Syed Haris Omar's doctoral research shows olives possess Alzheimer's-fighting qualities

Press/Media: Press / Media

Period18 Dec 2016

Media coverage


Media coverage

  • TitleOlives possess Alzheimer's-fighting qualities
    Degree of recognitionRegional
    Media name/outlet The Daily Advertiser
    Media typePrint
    DescriptionA treatment for Alzheimer’s may lie inside a Mediterranean treat, according to one of Charles Sturt University’s newest graduates.

    Dr Syed Haris Omar, who received his doctorate in biomedical science on Friday, found a compound in olives that prevented the disease in mice.
    “I’m very happy with the results, now I’m communicating with a number of journals to have them published,” Dr Omar said.”

    “Alzheimer’s is the second highest cause of death in Australia and there is no clinical treatment, there’s only symptomatic relief.”

    The debilitating illness, which affects memory, intellect, rationality, social skills and physical functioning in more than 1000 Wagga residents, is tipped to become the most expensive health condition in the next 50 years.

    However, rates of dementia-causing illnesses like Alzheimer’s were much lower in Mediterranean countries.

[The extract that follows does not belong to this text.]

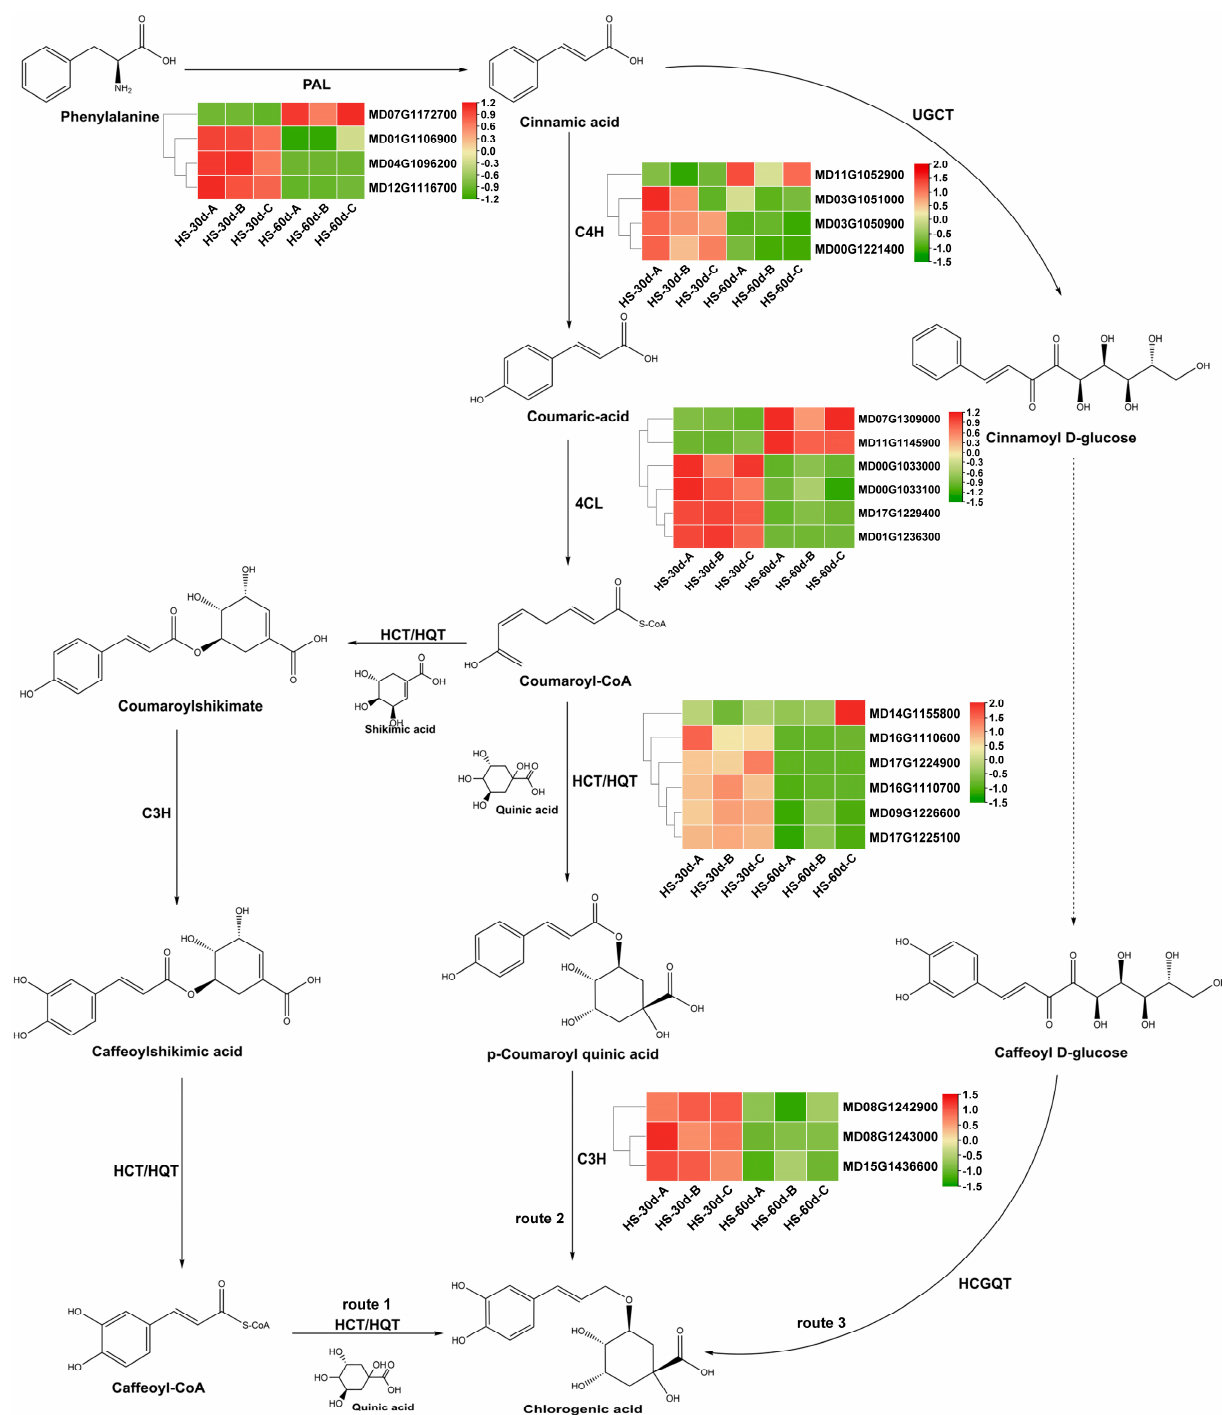
Figure 4. Schematic diagram of the CGA biosynthetic pathway and heatmaps of the expression patterns of DEGs associated with chlorogenic acid biosynthesis in ‘Huashuo’ fruits based on RNA-seq. PAL: phenylalanine ammonia-lyase; 4CL: 4-coumarate-CoA ligase; C4H: cinnamate 4-hydroxylase; C3H: p -coumarate 3-hydroxylase; HCT/HQT: hydroxycinnamoyl-CoA shikimate/quinate hydroxycinnamoyl transferase; HCGQT: hydroxycinnamoyl D -glucose: quinate hydroxycinnamoyl transferase.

Curious about the difference, Dr Omar started looking at whether olives might contribute to an ‘immunity’ to the disease.

    Test tube experiments showed the ‘phenolic’ compounds inhibited enzymes believed to be responsible for the formation of toxic ‘amyloid beta plaques’, one of the hallmarks of the Alzheimer's disease.
    “This is a protein that’s accumulating in the brain like dust from when we’re born,” Dr Omar said.

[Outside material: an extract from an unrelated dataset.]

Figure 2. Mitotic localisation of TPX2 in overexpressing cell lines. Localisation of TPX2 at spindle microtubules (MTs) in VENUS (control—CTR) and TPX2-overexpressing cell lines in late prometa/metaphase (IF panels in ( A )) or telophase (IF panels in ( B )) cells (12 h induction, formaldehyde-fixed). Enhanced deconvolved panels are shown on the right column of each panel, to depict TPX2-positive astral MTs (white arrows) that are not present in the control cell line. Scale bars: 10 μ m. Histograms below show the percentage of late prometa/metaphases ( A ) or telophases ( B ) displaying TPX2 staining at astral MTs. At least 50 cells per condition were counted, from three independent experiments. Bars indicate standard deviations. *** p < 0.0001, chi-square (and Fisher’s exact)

    “It causes a deposit of plaque on neurotransmitters that disrupt the signals in the brain, so information cannot pass through easily.

    “I incubated neurons with these compounds and after they were exposed to the toxin they were not affected.”

    The next stage of the research involved taking mutagenic mice – which would develop the plaques – and giving some of them an olive leaf extract with their food.

    After four months, the treated mice were able to pass memory tests but the others showed clear signs of forgetfulness and memory loss.

    Brain slices revealed the untreated mice had the telltale plaque build-ups while the treated mice did not.

    Dr Omar hoped to run clinical testing in the near future, but until then he encouraged people to embrace the bitter little berry.

    “If we can get in the daily habit of taking it in our diet, even an extract in the form of a capsule, then we can get rid of this disease,” Dr Omar said.